• [RECORDS SHOWN]:
>>>
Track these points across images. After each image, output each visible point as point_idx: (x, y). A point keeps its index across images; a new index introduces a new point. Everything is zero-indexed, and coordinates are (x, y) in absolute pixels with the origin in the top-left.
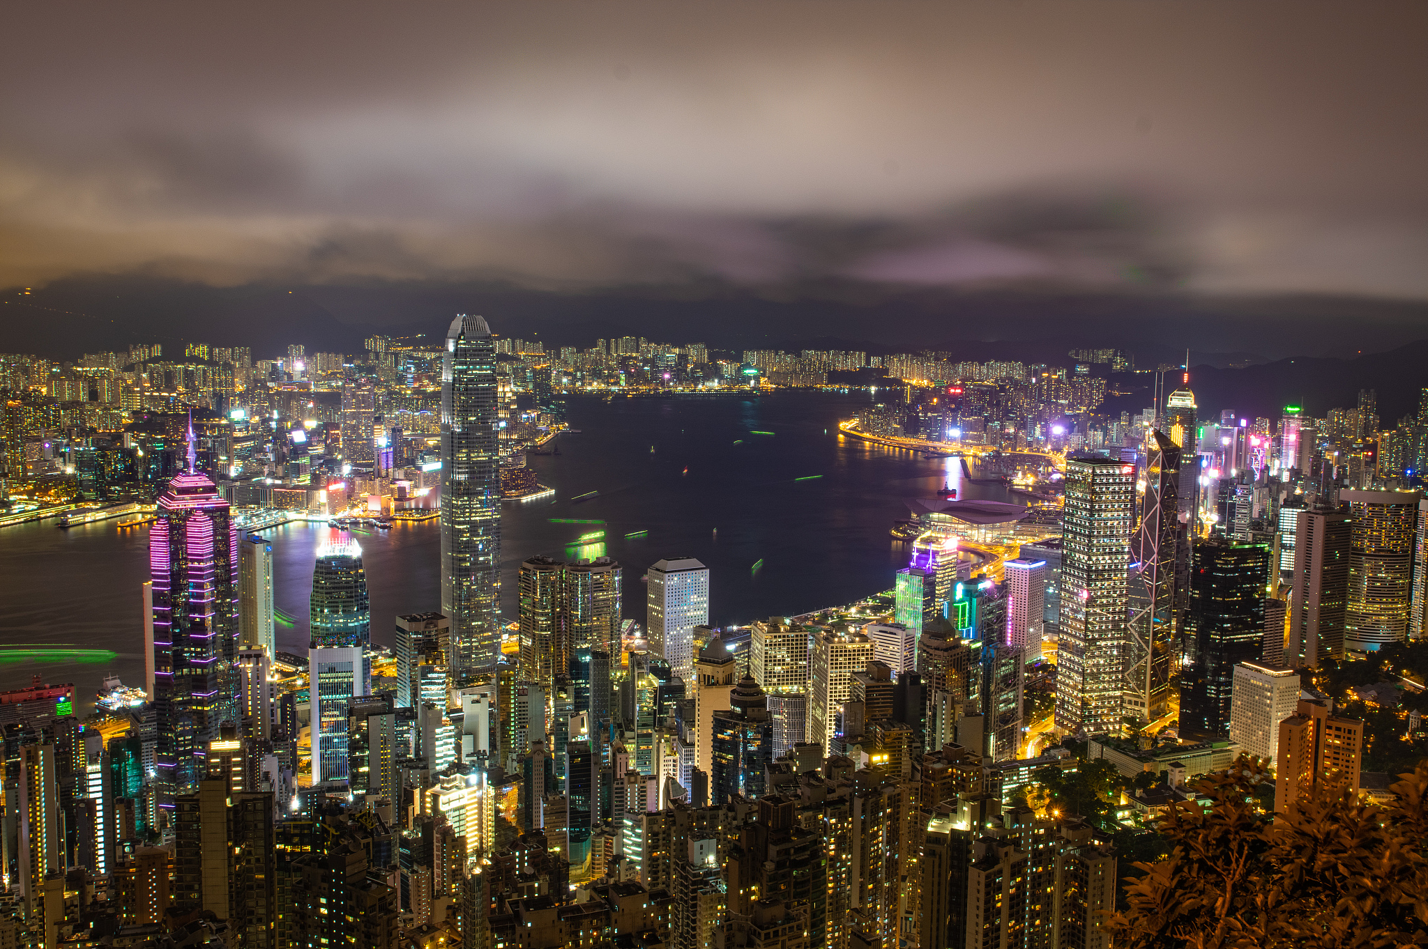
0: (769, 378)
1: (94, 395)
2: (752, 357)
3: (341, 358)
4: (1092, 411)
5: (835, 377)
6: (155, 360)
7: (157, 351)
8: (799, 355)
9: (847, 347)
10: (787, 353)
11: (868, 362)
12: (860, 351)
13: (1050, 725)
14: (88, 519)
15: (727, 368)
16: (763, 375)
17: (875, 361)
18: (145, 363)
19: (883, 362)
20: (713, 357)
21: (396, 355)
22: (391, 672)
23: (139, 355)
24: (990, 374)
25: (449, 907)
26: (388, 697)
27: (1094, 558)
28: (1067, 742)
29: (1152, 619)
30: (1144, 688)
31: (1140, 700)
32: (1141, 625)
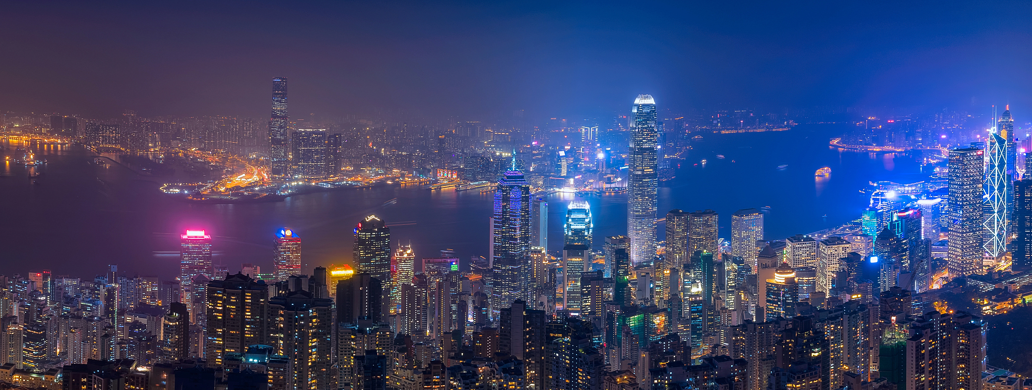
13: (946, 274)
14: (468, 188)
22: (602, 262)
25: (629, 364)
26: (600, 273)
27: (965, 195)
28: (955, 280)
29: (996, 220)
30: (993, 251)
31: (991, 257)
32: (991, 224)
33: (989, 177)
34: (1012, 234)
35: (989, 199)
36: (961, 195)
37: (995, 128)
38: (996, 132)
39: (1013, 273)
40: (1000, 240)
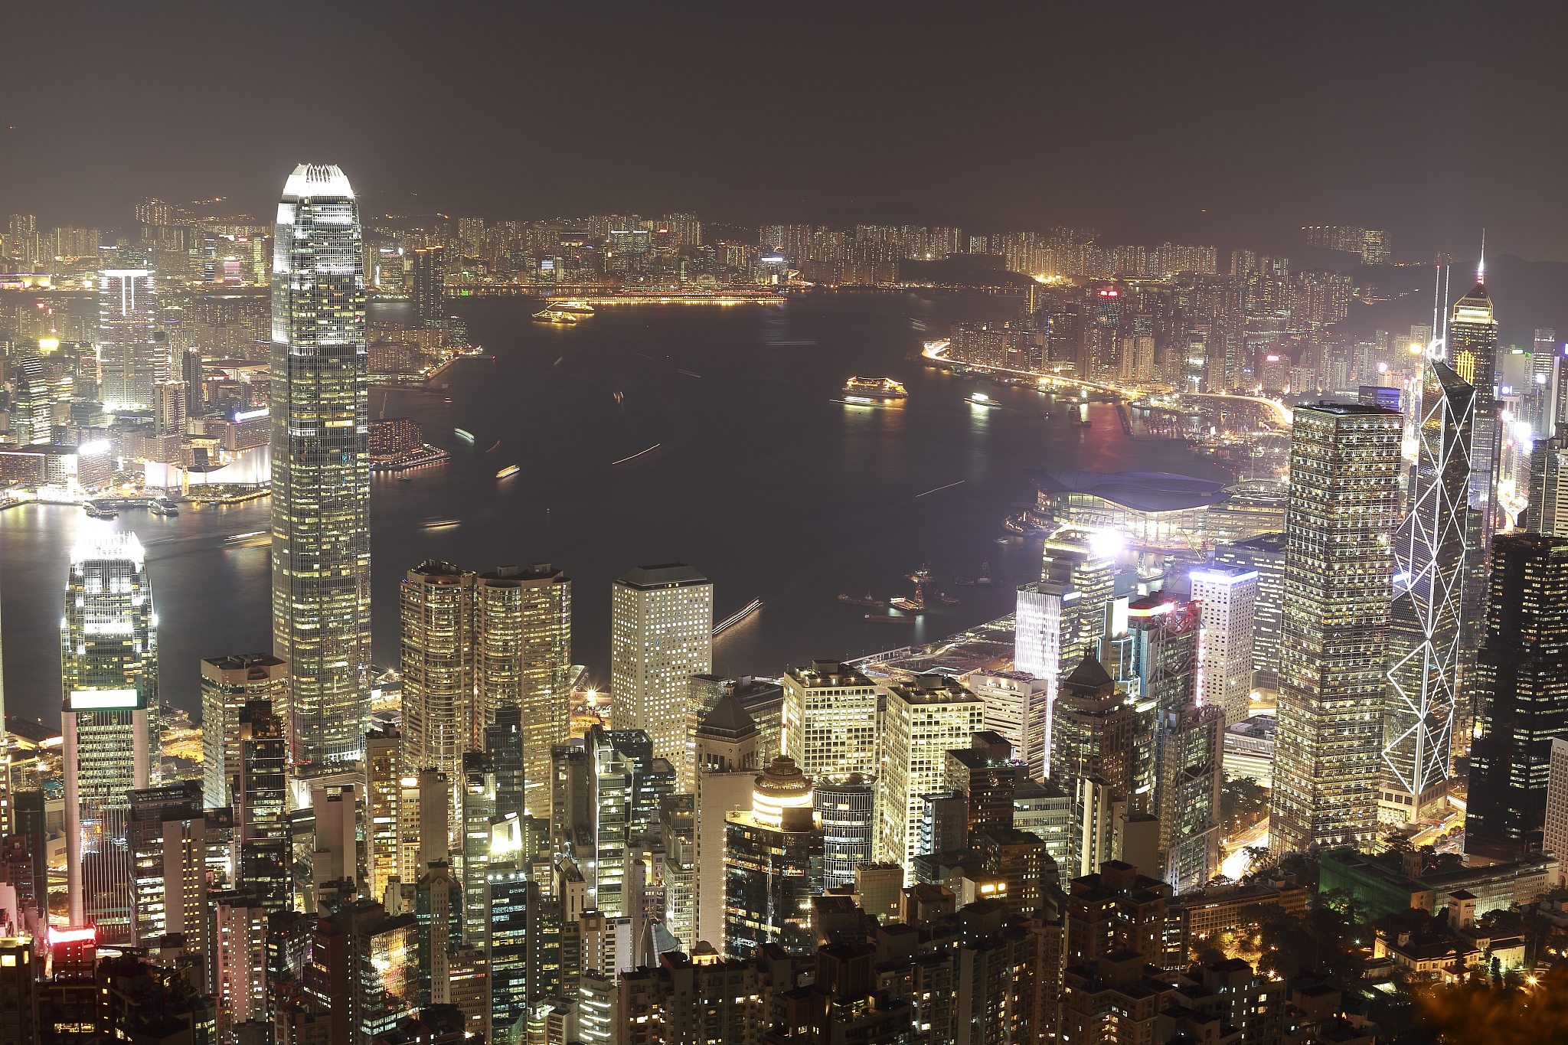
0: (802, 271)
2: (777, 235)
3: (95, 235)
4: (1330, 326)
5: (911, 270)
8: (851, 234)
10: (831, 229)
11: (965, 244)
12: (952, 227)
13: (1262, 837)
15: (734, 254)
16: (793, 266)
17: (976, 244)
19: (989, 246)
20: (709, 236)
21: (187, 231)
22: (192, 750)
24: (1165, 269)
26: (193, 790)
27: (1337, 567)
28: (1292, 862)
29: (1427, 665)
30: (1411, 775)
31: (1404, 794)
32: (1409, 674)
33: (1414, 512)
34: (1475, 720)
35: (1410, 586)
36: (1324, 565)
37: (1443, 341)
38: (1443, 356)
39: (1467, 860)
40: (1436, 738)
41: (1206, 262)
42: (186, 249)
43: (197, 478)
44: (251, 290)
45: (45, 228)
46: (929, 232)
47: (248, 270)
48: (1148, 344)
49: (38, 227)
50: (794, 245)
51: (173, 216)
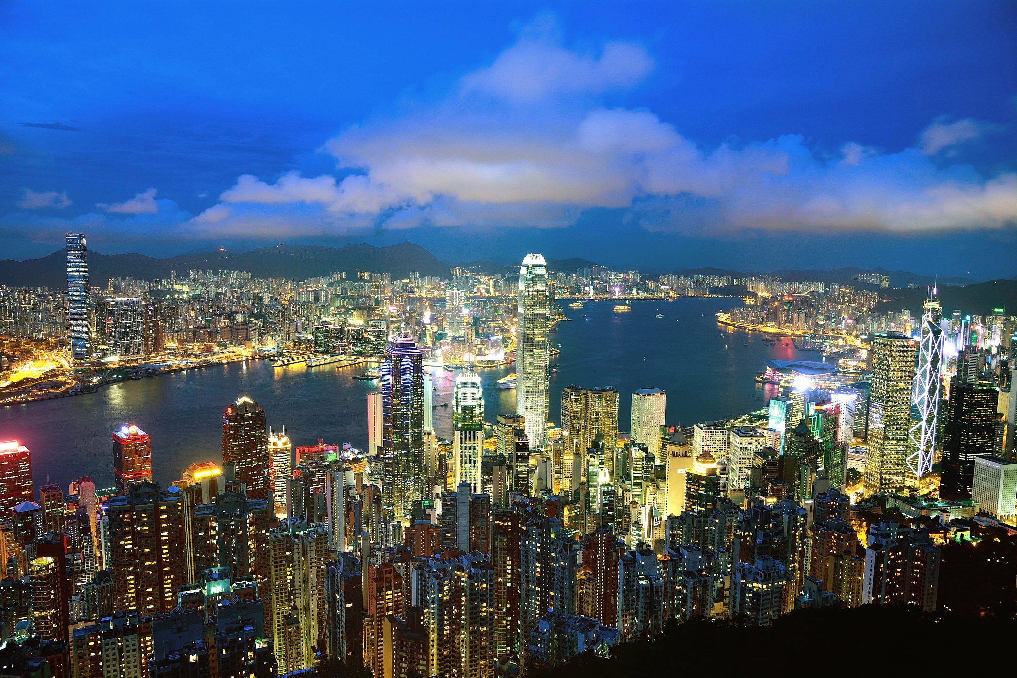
<<<
• [ASSIGNED TASK]:
Please restate the material above line by line, exactly, beginning at its first line and ending with the line that contains "28: (1067, 742)", without any pictures.

• [RESPONSE BOX]:
Track these points across images. After each image, output each visible point as point_idx: (x, y). A point keeps its index across images; a new index introduces a new point. Everything is zero-indexed, and coordinates are (x, y) in absolute pixels with the origin in the top-left.
0: (769, 378)
1: (94, 395)
2: (752, 357)
3: (341, 358)
4: (1092, 411)
5: (835, 377)
6: (155, 360)
7: (157, 351)
8: (799, 355)
9: (847, 347)
10: (787, 353)
11: (868, 362)
12: (860, 351)
13: (1050, 725)
14: (88, 519)
15: (727, 368)
16: (763, 375)
17: (875, 361)
18: (145, 363)
19: (883, 362)
20: (713, 357)
21: (396, 355)
22: (391, 672)
23: (139, 355)
24: (990, 374)
25: (449, 907)
26: (388, 697)
27: (1094, 558)
28: (1067, 742)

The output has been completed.